→ Page text:
One could go on and on forever talking about anything, but I'll just touch on it here.

Monday, September 19, 2011

Bringing Home the Bacon

Okay, we don't eat bacon at my house, but we do work to pay our bills. And even though my husband makes more money than I do, he doesn't technically bring the food home. He hates grocery shopping—don't we all—so I'm the volunteer to go out and actually hunt for—and gather—food for our meals. Seriously, even with a list and a familiarity with the organization of Winco, I still have to do a lot of hunting. Why did they decide to move the Goldfish crackers from one side of the cookie and cracker aisle to the other? It's a sick game played by the stock boys I'm sure. Sorry, stock people. Well, I don't really know the politically correct term.

So anyway. Since I work full time now, I don't have the luxury of shopping in the morning hours before going to work. Today happened to be the day I scheduled grocery shopping (okay, I didn't schedule it I put it off instead of going on Sunday). I figured I could get off work, go to Winco, get in, and get out and still be home in time to start dinner before Luke made it through the door. Why I thought this, I do not know (and by the way, Luke often makes meals or we make them together—I just usually put the burden on myself).

After standing in line at the post office for 20 minutes, I finally left for the store. I got there, got out my list, and went through the store in my mostly orderly manner, but it was of course by this time much later than I had planned on being there so every other person in town was just off work too and trying to do it all as I was.

[Data extracted from a collection]
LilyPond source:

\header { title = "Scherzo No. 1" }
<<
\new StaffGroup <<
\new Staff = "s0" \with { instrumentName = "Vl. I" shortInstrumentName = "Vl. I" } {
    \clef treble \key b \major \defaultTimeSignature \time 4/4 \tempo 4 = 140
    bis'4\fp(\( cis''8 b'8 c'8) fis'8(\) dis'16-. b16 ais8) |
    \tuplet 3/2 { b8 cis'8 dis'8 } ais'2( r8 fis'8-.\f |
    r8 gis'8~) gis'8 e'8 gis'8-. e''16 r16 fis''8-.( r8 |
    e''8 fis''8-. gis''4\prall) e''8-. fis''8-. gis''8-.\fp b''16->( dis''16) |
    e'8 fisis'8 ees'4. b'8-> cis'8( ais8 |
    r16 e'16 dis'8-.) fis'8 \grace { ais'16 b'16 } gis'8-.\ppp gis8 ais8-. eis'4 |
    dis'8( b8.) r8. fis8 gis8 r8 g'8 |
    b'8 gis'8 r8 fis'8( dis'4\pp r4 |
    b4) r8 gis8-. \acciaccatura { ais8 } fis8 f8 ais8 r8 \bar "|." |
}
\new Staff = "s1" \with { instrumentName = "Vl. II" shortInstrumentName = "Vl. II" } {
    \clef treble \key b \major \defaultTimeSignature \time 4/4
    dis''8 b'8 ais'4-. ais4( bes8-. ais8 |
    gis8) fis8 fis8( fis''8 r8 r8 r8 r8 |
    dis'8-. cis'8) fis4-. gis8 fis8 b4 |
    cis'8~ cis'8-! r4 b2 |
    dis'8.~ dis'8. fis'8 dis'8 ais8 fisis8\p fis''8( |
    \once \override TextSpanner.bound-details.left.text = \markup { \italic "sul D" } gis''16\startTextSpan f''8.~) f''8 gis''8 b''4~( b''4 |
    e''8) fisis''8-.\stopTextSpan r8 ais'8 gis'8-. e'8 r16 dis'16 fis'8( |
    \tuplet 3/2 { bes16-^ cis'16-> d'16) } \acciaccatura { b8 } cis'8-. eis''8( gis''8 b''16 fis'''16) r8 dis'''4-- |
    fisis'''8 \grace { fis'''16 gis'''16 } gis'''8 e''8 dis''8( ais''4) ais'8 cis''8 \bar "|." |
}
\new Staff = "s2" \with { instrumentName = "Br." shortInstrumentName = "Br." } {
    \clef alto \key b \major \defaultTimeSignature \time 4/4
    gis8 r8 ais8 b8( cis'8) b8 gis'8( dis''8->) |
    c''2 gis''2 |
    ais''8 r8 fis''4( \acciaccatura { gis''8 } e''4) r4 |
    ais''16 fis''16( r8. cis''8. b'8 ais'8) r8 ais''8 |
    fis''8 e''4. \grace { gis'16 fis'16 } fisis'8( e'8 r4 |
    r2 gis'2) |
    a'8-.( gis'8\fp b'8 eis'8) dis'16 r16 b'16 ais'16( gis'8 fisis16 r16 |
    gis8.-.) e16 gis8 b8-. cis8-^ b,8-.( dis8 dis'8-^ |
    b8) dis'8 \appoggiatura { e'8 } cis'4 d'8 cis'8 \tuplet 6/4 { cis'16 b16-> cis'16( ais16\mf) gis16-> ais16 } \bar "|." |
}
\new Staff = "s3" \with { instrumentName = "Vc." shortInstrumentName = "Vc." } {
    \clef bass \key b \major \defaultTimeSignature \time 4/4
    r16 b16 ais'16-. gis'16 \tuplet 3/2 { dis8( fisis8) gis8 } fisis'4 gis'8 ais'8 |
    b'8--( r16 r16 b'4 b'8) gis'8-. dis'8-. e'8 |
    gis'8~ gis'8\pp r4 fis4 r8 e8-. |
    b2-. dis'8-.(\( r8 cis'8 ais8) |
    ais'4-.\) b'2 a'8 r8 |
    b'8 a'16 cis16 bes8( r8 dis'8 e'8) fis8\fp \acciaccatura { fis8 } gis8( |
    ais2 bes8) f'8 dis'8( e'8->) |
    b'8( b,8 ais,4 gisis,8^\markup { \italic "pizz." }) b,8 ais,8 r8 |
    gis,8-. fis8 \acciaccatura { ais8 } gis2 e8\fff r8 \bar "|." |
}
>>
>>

→ Work to do:
Pick up the blog post about grocery shopping at Winco from the point where it ends above, and carry it forward.

→ Response:
They need traffic signals there. I wasn't frustrated and impatient, however. I was polite—no you first—in my cart maneuvering. Then I found myself making car noises while parallel parking a shopping cart. Yeah, I stopped myself before anyone noticed. I think.

Surviving the shopping experience, I headed home only to hit every single red light. When I walked through my door and saw my husband already home, relaxing in his chair, I went into a fit of hysterical laughter, sweat running down my body.

—Of course you are already home, I said. So much for getting dinner started. Now all I want to do is order pizza, but there is NO WAY I'm going to do that because I've just bought enough food to feed our nonexistent family of ten. And I had a list! But I deviated from it a bit.

—You were hungry, he said.

—Yes, but I was buying food for you! I bought beef jerky, and honey roasted peanuts (and other random snack food to pack in his lunches).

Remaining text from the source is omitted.